Since the master sees the overall computation for a step, it applies standard optimizations such as common subexpression elimination and constant folding. It then coordinates execution of the optimized subgraphs across a set of tasks.
Figure 5 shows a possible partition of our example graph. The distributed master has grouped the model parameters in order to place them together on the parameter server.
Where graph edges are cut by the partition, the distributed master inserts send and receive nodes to pass information between the distributed tasks (Figure 6).
The distributed master then ships the graph pieces to the distributed tasks.
The worker service in each task:
- handles requests from the master,
- schedules the execution of the kernels for the operations that comprise a local subgraph, and
- mediates direct communication between tasks.
We optimize the worker service for running large graphs with low overhead. Our current implementation can execute tens of thousands of subgraphs per second, which enables a large number of replicas to make rapid, fine-grained training steps. The worker service dispatches kernels to local devices and runs kernels in parallel when possible, for example by using multiple CPU cores or GPU streams.
We specialize Send and Recv operations for each pair of source and destination device types:
- Transfers between local CPU and GPU devices use the
cudaMemcpyAsync()API to overlap computation and data transfer.
- Transfers between two local GPUs use peer-to-peer DMA, to avoid an expensive copy via the host CPU.
For transfers between tasks, TensorFlow uses multiple protocols, including:
- gRPC over TCP.
- RDMA over Converged Ethernet.
We also have preliminary support for NVIDIA's NCCL library for multi-GPU
The runtime contains over 200 standard operations including mathematical, array manipulation, control flow, and state management operations. Each of these operations can have kernel implementations optimized for a variety of devices.
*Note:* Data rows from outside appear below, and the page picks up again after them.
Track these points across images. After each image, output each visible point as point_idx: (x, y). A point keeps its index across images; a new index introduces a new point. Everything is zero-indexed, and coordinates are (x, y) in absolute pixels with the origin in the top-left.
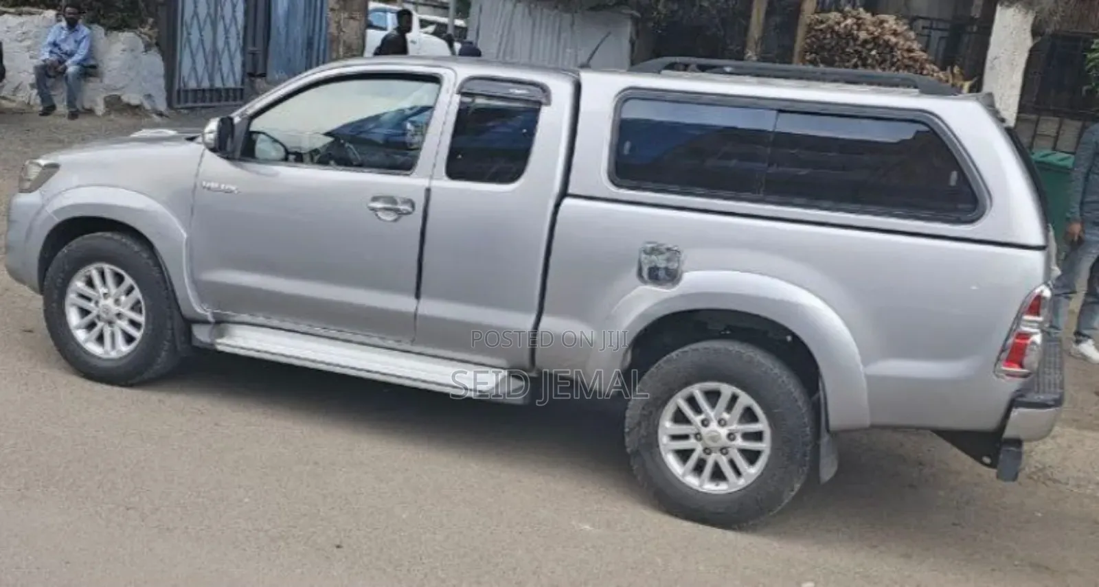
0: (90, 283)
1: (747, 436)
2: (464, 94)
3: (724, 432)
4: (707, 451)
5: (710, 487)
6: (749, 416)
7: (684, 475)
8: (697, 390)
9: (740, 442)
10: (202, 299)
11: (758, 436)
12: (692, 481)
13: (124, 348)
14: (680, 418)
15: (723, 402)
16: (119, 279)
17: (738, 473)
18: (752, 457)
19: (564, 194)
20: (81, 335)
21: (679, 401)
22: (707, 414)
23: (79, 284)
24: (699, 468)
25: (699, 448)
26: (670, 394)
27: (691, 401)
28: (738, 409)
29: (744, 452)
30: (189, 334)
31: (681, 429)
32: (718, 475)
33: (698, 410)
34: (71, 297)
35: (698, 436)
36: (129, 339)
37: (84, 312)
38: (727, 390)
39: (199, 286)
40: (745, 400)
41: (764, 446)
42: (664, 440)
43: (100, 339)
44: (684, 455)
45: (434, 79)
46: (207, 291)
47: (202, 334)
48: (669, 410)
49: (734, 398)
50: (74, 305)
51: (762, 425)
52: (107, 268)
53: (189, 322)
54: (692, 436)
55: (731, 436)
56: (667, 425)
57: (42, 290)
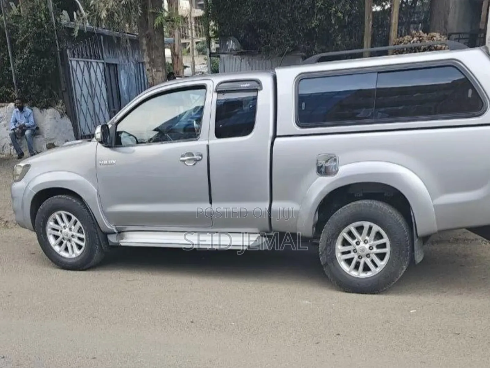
0: (56, 222)
1: (379, 247)
2: (218, 92)
3: (367, 246)
4: (360, 257)
5: (363, 275)
6: (379, 236)
7: (350, 271)
8: (352, 227)
9: (375, 250)
10: (110, 222)
11: (383, 246)
12: (354, 274)
13: (78, 252)
14: (345, 243)
15: (365, 231)
16: (69, 218)
17: (376, 266)
18: (381, 256)
19: (275, 136)
20: (57, 249)
21: (344, 234)
22: (358, 239)
23: (51, 224)
24: (357, 267)
25: (356, 257)
26: (340, 232)
27: (350, 233)
28: (373, 233)
29: (378, 255)
30: (107, 239)
31: (347, 248)
32: (366, 269)
33: (353, 237)
34: (49, 230)
35: (355, 251)
36: (80, 247)
37: (56, 237)
38: (367, 224)
39: (107, 215)
40: (376, 228)
41: (387, 250)
42: (338, 255)
43: (66, 249)
44: (349, 262)
45: (203, 87)
46: (111, 217)
47: (112, 239)
48: (340, 240)
49: (371, 228)
50: (50, 234)
51: (386, 240)
52: (63, 213)
53: (106, 234)
54: (352, 251)
55: (371, 248)
56: (339, 248)
57: (34, 229)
Many of the operation kernels are implemented using Eigen::Tensor, which uses C++ templates to generate efficient parallel code for multicore CPUs and GPUs; however, we liberally use libraries like cuDNN where a more efficient kernel implementation is possible. We have also implemented quantization, which enables faster inference in environments such as mobile devices and high-throughput datacenter applications, and use the gemmlowp low-precision matrix library to accelerate quantized computation.
If it is difficult or inefficient to represent a subcomputation as a composition of operations, users can register additional kernels that provide an efficient implementation written in C++. For example, we recommend registering your own fused kernels for some performance critical operations, such as the ReLU and Sigmoid activation functions and their corresponding gradients. The XLA Compiler has an experimental implementation of automatic kernel fusion.